Anatole France.............



Anatole France, nee Jacques Anatole Thibault,  was the son of a Paris book dealer. He grew up to become a highly esteemed man of letters.  A poet, novelist, newspaperman, and a story-teller, France won the Nobel Prize for Literature in 1921.  He also said some neat stuff.  To wit:


An education isn't how much you have committed to memory, or even how much you know. It's being able to differentiate between what you know and what you don't.


It is only by amusing oneself that one can learn. 


An education which does not cultivate the will is an education that depraves the mind.


The whole art of teaching is only the art of awakening the natural curiosity of young minds for the purpose of satisfying it afterwards.


The greatest virtue of man is perhaps curiosity.


You learn to speak by speaking, to study by studying, to run by running, to work by working; in just the same way, you learn to love by loving.


Man is so made that he can only find relaxation from one kind of labor by taking up another.


If 50 million people say a foolish thing, it is still a foolish thing.


It is the certainty that they possess the truth that makes men cruel.


Of all the sexual aberrations, chastity is the strangest.


If the path be beautiful, let us not ask where it leads.


Ignorance and error are necessary to life, like bread and water.


The truth is that life is delicious, horrible, charming, frightful, sweet, bitter, and that is everything.
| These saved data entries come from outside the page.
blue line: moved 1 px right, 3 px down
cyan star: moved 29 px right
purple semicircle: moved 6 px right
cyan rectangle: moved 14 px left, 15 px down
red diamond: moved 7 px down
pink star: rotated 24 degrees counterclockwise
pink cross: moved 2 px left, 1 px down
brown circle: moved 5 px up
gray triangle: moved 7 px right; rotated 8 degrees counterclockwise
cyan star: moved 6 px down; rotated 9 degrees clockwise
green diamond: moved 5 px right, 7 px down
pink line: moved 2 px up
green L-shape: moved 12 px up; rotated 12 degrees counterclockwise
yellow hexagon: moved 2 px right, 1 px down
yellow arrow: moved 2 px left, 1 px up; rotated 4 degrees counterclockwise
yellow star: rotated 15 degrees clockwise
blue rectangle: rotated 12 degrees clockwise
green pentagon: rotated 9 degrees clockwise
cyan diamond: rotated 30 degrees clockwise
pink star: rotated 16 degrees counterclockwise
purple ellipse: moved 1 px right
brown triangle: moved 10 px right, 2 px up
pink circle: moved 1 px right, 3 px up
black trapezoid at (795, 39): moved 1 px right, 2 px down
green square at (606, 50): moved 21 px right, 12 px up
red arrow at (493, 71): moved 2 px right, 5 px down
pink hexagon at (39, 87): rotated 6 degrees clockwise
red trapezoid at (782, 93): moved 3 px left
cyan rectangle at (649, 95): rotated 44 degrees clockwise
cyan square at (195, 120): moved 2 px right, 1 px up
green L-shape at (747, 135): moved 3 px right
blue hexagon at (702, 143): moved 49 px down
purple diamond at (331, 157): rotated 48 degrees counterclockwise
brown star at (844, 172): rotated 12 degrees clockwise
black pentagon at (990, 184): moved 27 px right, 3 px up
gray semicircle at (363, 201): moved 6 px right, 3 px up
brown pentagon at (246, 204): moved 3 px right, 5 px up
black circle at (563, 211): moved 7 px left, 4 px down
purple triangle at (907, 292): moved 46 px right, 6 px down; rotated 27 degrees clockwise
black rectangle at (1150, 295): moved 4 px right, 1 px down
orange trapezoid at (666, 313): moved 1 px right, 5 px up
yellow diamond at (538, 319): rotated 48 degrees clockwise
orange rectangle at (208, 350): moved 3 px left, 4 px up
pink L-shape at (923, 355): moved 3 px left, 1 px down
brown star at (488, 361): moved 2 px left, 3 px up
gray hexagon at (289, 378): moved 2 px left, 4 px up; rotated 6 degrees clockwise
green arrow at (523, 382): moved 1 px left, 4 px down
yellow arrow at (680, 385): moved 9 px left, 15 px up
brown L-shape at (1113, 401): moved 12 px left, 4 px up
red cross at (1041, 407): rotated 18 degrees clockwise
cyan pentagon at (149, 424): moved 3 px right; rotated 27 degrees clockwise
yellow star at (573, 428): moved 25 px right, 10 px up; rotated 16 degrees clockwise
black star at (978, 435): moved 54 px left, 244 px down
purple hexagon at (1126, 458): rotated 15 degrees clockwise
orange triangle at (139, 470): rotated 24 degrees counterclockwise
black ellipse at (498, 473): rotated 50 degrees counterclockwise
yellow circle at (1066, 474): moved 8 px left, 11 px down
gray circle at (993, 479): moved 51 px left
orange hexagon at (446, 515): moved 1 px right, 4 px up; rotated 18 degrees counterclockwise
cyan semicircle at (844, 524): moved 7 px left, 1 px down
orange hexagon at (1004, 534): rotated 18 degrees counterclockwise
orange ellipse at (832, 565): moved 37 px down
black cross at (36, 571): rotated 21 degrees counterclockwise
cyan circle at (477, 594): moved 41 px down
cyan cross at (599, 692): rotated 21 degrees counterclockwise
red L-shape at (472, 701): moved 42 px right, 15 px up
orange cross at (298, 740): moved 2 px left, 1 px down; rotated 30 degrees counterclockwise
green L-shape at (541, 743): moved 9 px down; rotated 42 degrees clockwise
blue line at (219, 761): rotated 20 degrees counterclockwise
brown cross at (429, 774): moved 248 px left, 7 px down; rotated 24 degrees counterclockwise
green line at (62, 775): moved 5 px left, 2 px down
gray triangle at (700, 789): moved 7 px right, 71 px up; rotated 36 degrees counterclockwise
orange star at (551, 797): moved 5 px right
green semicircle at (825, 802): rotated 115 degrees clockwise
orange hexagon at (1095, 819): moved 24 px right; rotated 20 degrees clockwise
For a man’s life would become intolerable, if he knew what was going to happen to him. He would be made aware of future evils, and would suffer their agonies in advance, while he would get no joy of present blessings since he would know how they would end. Ignorance is the necessary condition of human happiness, and it has to be admitted that on the whole mankind observes that condition well. We are almost entirely ignorant of ourselves; absolutely of others. In ignorance, we find our bliss; in illusions, our happiness.